Back with Doctor Payne more things were likewise unfolding. Sitting in a Black Mercedes 750 sedan, he was watching another load of these pods getting loaded into the truck from the Bayer Warehouse. They had taken nearly twenty minutes to load the truck, which was drastically slower than they off-loaded. Meanwhile Ian had showed up. "Sig heil good doktor," he said in his best German accent by way of greeting.
"Greetings. Stay here, get in there, and then snoop around while I follow this truck back to the warehouse. Got that you geek?" He then handed him a sheet of paper and get up to leave.
"Yavol!!"
Doctor Payne casually drove the car out of the lot some time after the big Semi Truck, so not to alert it. "You got him from up there Blue Duck?" -- "Roger that. chhhk." -- Goddamn annoying tech ops the Doctor thought to himself. Them he called Beggay. "Beggay, I need a pickup to run this truck off the road, can you manage that?" -- "Is my middle name Fitzgerlad?" -- "No." -- "Well, nevermind that. I'll have it to you by the 38th St. exit." huhhhhhh. Exasperated the Doctor waited.
True to his word, Beggay passed the Doctor's Mercedes 750 coming down the 38th St. exit and proceeded to careen in front of the van. Without thinking the driver of the van jerked the wheel to avoid the driverless van (Beggay was Rigging it) and locked up the tires as the Truck skidded up to a stop on the shoulder of the highway. The Doctor did a forward 180 as he was stopping the Mercedes, which left his door facing the driver door of the Semi. "Beggay, take control of the Mercedes and follow me." He threw the order as he jumped up on the running boards of the Semi and opened the door to the cabin. Two shotgun blasts later, his twelve-gauge whipit was back in his holster and he was behind the wheel of the truck headed for the warehouse.
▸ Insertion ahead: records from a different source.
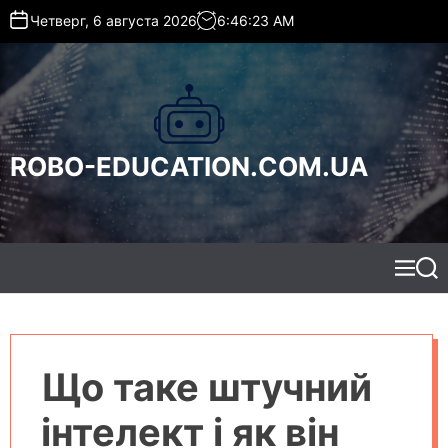
S
Четверг, 6 августа 2026
6
:
46
:
25
AM
k
i
p
t
o
c
ROBO-EDUCATION.COM.UA
o
n
t
e
n
t
M
S
e
e
n
a
u
r
c
h
Що таке штучний
інтелект і як він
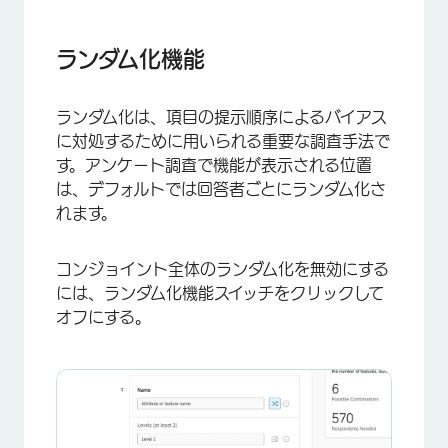
×
ランダム化機能
ランダム化は、項目の提示順序によるバイアス
に対処するために用いられる重要な調査手法で
す。アンケート調査で機能が表示される位置
は、デフォルトでは回答者ごとにランダム化さ
れます。
コンジョイント全体のランダム化を無効にする
には、ランダム化機能スイッチをクリックして
オフにする。
×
Now that I'm inside Bayer I can start nosing around. How did he get inside you ask? Well, any good Tech Op carries a half dozen gadgets for just that reason, and Ian's vest was bulging with useful gadgets a thousand times more useful than the ordinary fishing lures and paraphernalia that it was designed for. So being inside he went about pilfering all the secrets he wanted. Ian spent a few minutes in the shipping office. After silencing the only guard he browsed their 'secure' server for product information and the Serial numbers on the sheet of paper Doctor gave him. That proved boring, and although there was nothing there he did find that no such numbers have EVER existed at Bayer. Likewise, jogging around the warehouse looking for things amiss got him nothing but a short workout and a light sweat. Dejected, Ian ran around the warehouse again and pondered where he would hide pods if he was into hiding pods. After a half-hour he hadn't thought of anything so he went to a bar and had a six pack before he went back to the warehouse. Before leaving he did print out the ream of data that pointed out the 'non-existent' part numbers were being sent in large shipments (who needs a ten gross cases of Bayer Aspirin?) to Mitsubishi,
Zues Storage 2315
By the time Ian got there everyone was together and taking stock of the situation. Blondie had died of a self-administered dose of a lethal drug after he awoke from the tranquilizer. They had four scientists with IDs who had been working on the pods, and two guards who had been guarding them. By the time their brief discussion on the topic of "What do we do now?" was over, the Doctor had decided to stay and try to determine the purpose of the pods.